### [The problem]
Among the lines below, how many have the word "Authority"? The reply is that number alone.

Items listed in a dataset
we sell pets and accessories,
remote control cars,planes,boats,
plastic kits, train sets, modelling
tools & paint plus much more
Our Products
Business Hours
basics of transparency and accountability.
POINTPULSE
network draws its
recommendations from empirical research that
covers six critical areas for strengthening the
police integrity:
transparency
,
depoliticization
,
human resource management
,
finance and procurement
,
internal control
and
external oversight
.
* * *
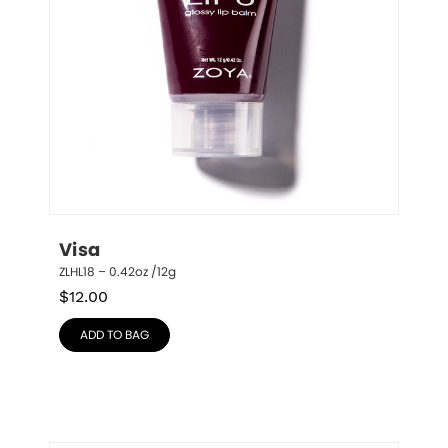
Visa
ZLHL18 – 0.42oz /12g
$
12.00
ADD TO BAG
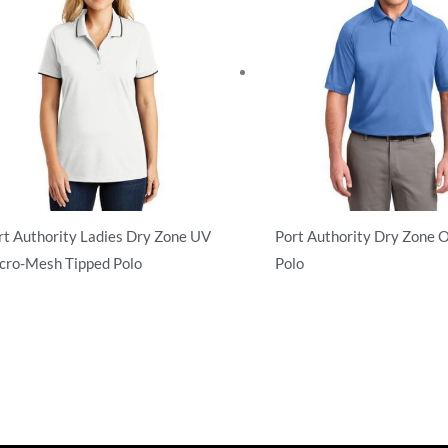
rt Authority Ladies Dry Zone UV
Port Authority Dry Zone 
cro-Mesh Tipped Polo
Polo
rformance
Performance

### [Answer]
2